Mapping on both sides is the dominant factor:
- EIM × EIM: works reliably.
- EIM × ADM: usually works. The EIM side has a predictable endpoint; the ADM side initiates and the EIM learns its source.
- EIM × APDM: marginal. Works when the APDM side initiates and the EIM responds to the observed source port; ICE candidate gathering alone is not enough.
- ADM × ADM: often works with a reasonable ICE implementation.
- APDM × ADM or APDM × APDM: fails. TURN relay required.
CGNAT is a second NAT in front of yours
Carrier-Grade NAT is a NAT your ISP runs in front of your own NAT. Common on mobile carriers (T-Mobile US, Jio India) and Starlink. Detectable because your public IP falls in 100.64.0.0/10, the RFC 6598 shared address space.
CGNAT behaviour varies by carrier. Some run permissive EIM CGNATs that hole-punch fine; others run APDM and don’t. Without an active probe on the specific carrier, unknown is the correct answer.
STUN, TURN, or neither
- STUN alone works when both peers are behind EIM or ADM with reasonable filtering. Google and Cloudflare run public STUN servers for free.
- TURN is required when at least one peer is APDM or on a hostile CGNAT. TURN relays the full session, so it costs bandwidth. Don’t use public TURN in production — run your own (coturn is the standard).
- Neither when at least one peer has a routable public IP (datacenter, open IPv6). Increasingly common; not yet default for residential users.
“What fraction of my users need TURN” is a question about your user base, not your code.
Diagnosing a specific network
- Send STUN Binding requests to two or more STUN servers on different IPs from the same local port.
- Same mapped public
IP:portacross servers → EIM. Hole-punching friendly. - Different mapped ports → ADM or APDM. Distinguishing them requires RFC 5780’s
CHANGE-REQUESTattribute, which most public STUN servers don’t support. - Public IP in
100.64.0.0/10→ CGNAT. The probe characterises the carrier’s NAT, not yours.
natcheck runs this probe and reports a direct-P2P forecast with exit codes a CI job can act on. Any STUN client plus the steps above works if you prefer to do it by hand.
brew tap 1mb-dev/tap
brew install natcheck
natcheck
or, with a Go toolchain:
go install github.com/1mb-dev/natcheck/cmd/natcheck@latest
natcheck
Direct P2P: likely
NAT type: Endpoint-Independent Mapping (cone)
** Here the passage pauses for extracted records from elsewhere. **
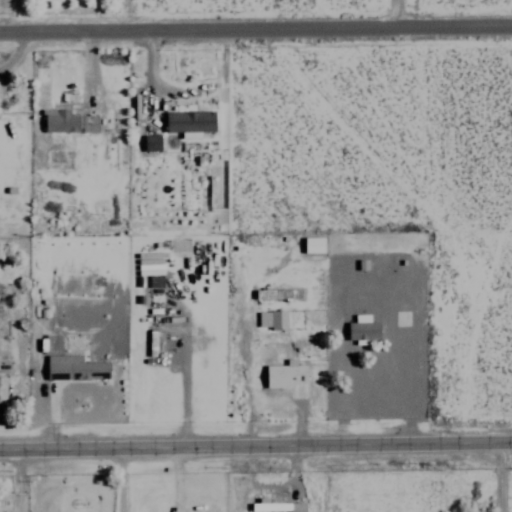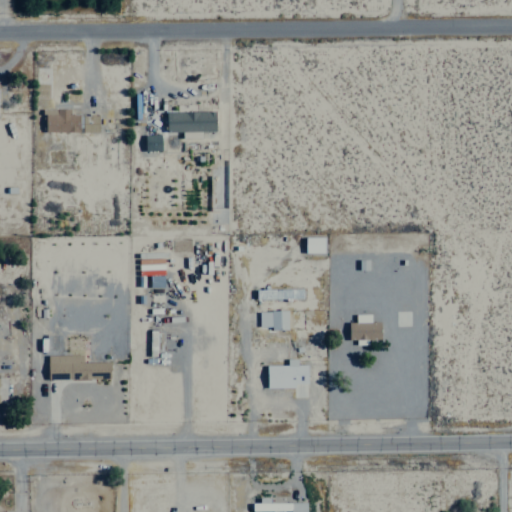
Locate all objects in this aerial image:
road: (256, 28)
building: (68, 121)
building: (189, 122)
building: (151, 142)
building: (313, 244)
building: (272, 293)
building: (277, 319)
building: (363, 330)
building: (75, 367)
building: (285, 374)
building: (2, 389)
road: (256, 443)
building: (276, 506)
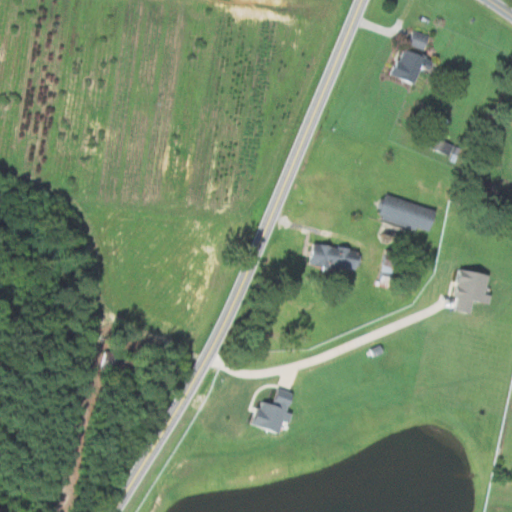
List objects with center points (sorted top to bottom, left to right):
road: (500, 7)
building: (412, 40)
building: (405, 66)
building: (509, 120)
building: (400, 213)
building: (326, 257)
road: (249, 262)
building: (463, 290)
road: (325, 355)
building: (265, 413)
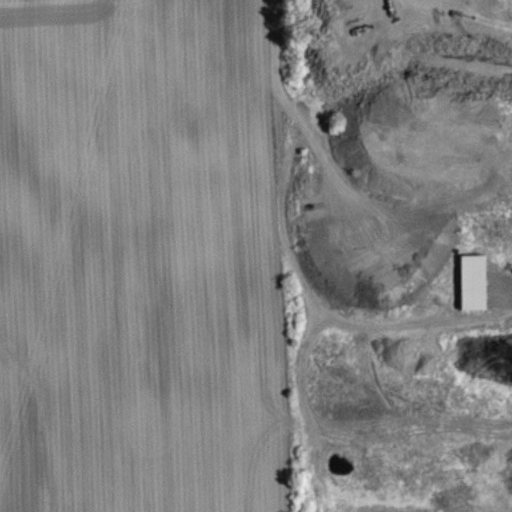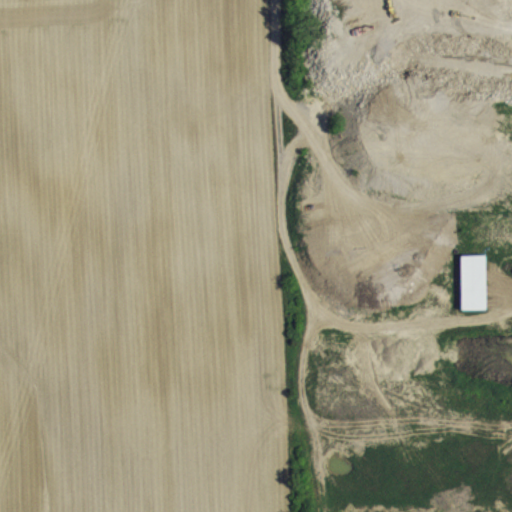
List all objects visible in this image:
building: (475, 292)
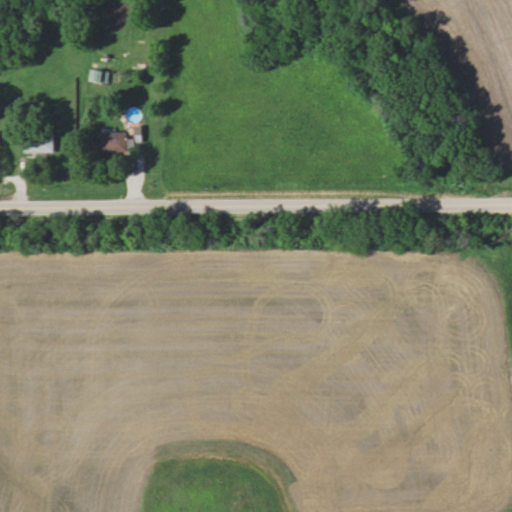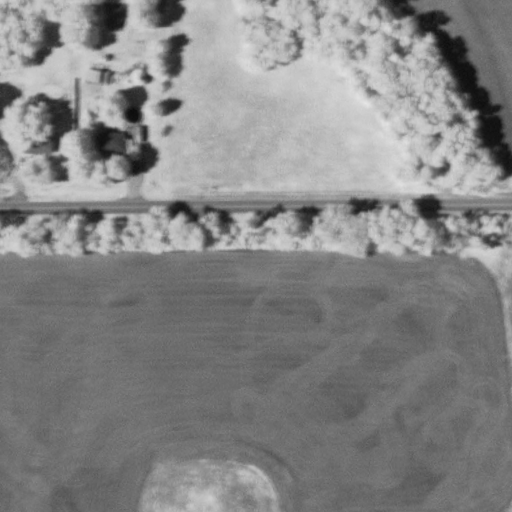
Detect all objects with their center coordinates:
building: (114, 141)
building: (40, 143)
road: (256, 205)
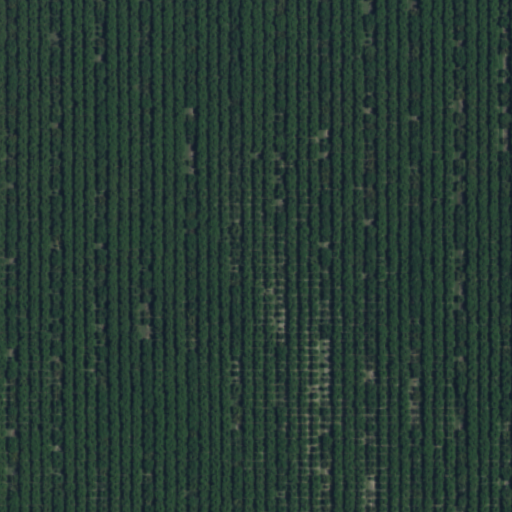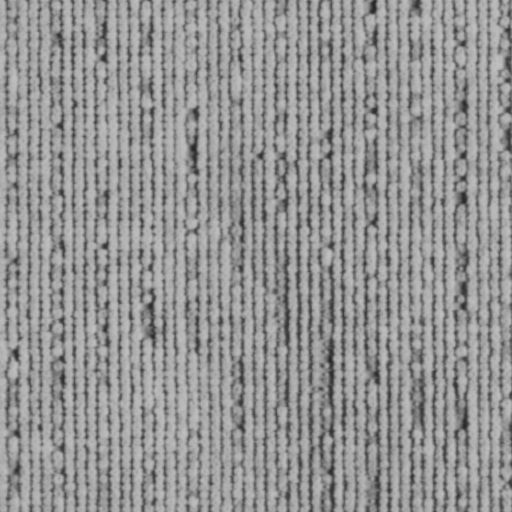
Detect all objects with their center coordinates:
crop: (256, 256)
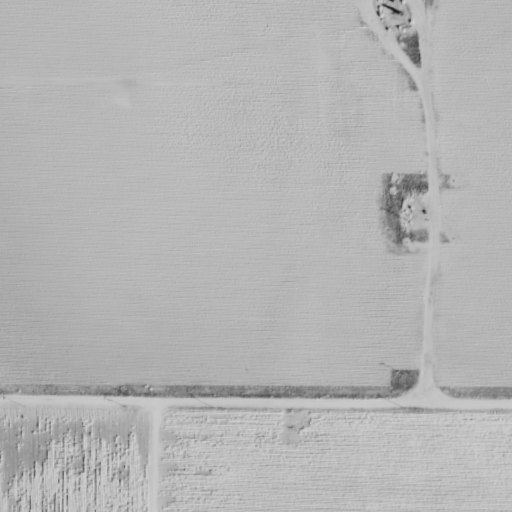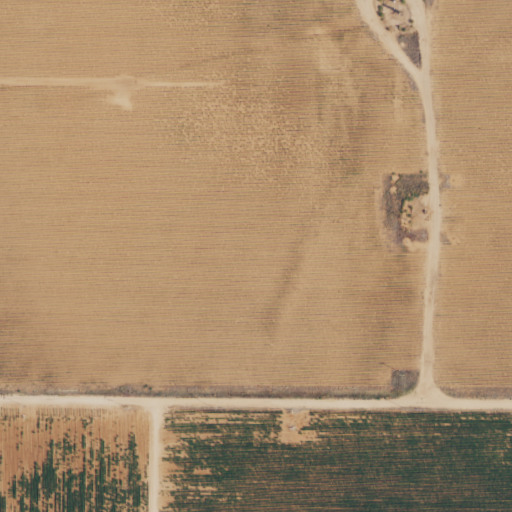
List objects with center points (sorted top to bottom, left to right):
road: (256, 406)
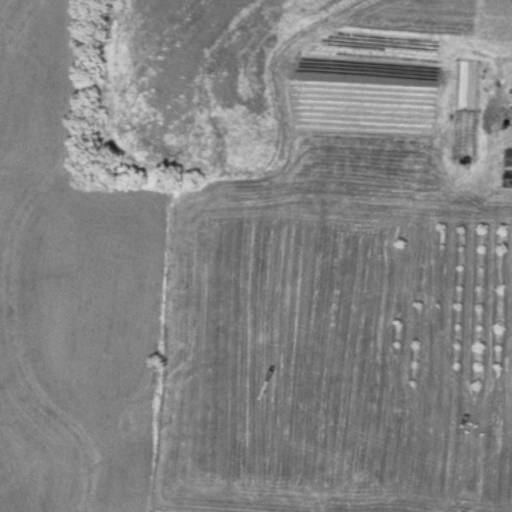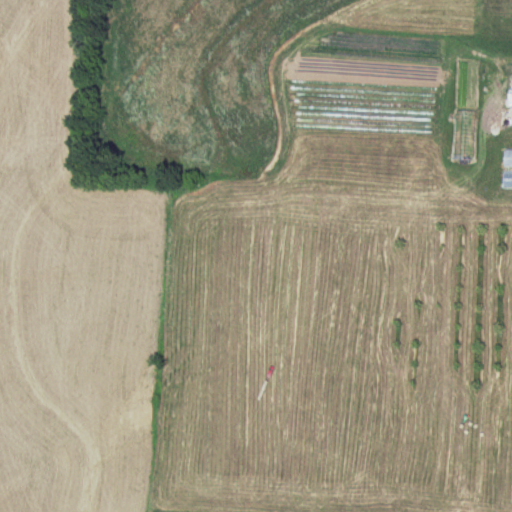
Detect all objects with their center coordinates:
building: (435, 117)
building: (505, 157)
building: (506, 178)
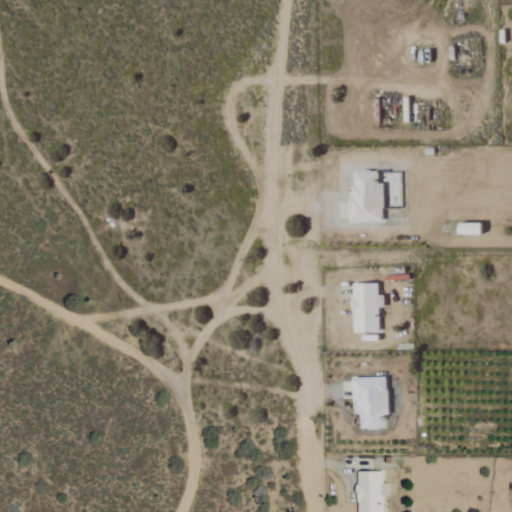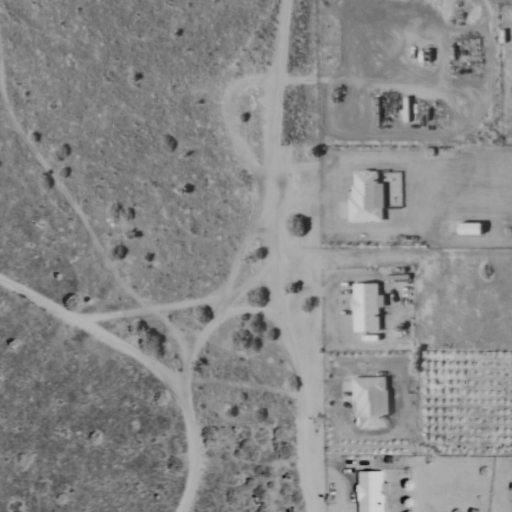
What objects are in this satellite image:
building: (376, 196)
road: (275, 257)
building: (369, 307)
road: (194, 349)
building: (375, 401)
building: (373, 491)
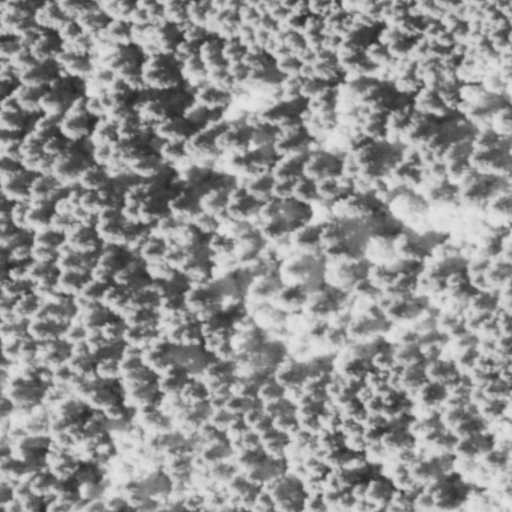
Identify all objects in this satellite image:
road: (283, 133)
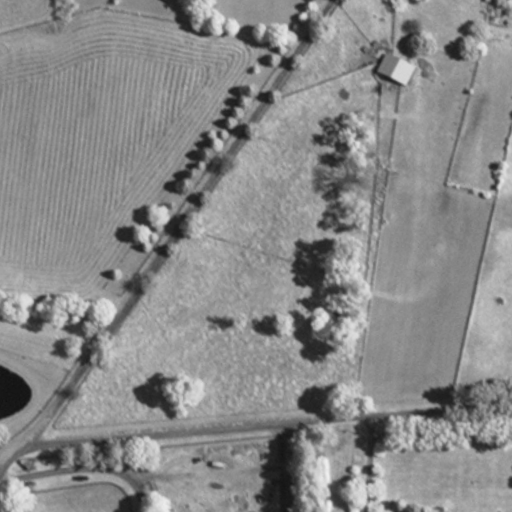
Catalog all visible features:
building: (393, 72)
road: (180, 223)
road: (249, 423)
road: (367, 463)
road: (83, 468)
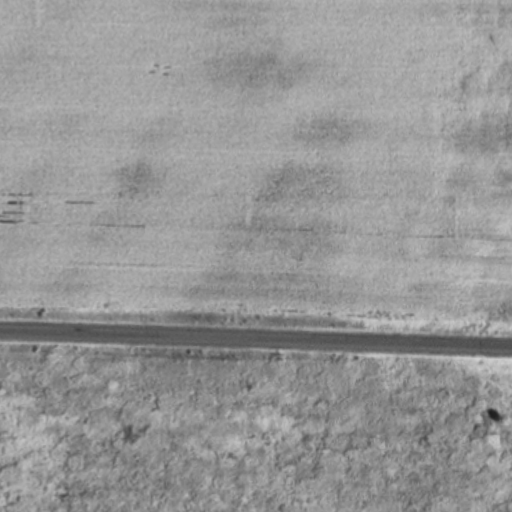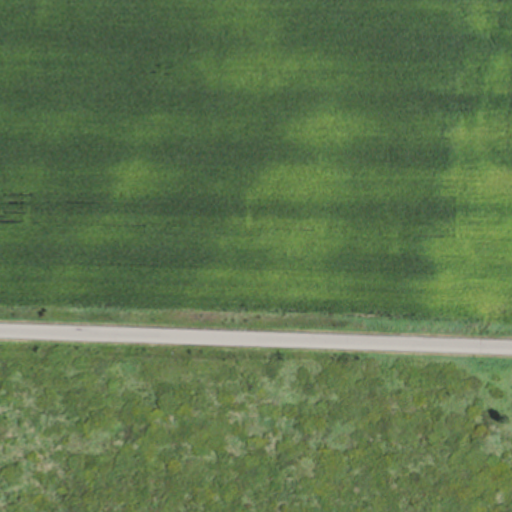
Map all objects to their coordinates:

Public endpoint: 203.0.113.45:51820
Probes:
stun.l.google.com:19302 rtt=24ms mapped=203.0.113.45:51820
stun.cloudflare.com:3478 rtt=31ms mapped=203.0.113.45:51820
Filtering not tested (v0.1).
On CGNAT, natcheck reports unknown rather than guessing.
Not covered
- Hairpinning — NAT forwarding packets back to another host behind itself.
- UPnP / NAT-PMP / PCP — the app requests a mapping instead of inferring one via STUN.
- ICE — the algorithm WebRTC runs to try multiple candidate paths.
- QUIC / WebTransport — newer transports with different NAT traversal characteristics.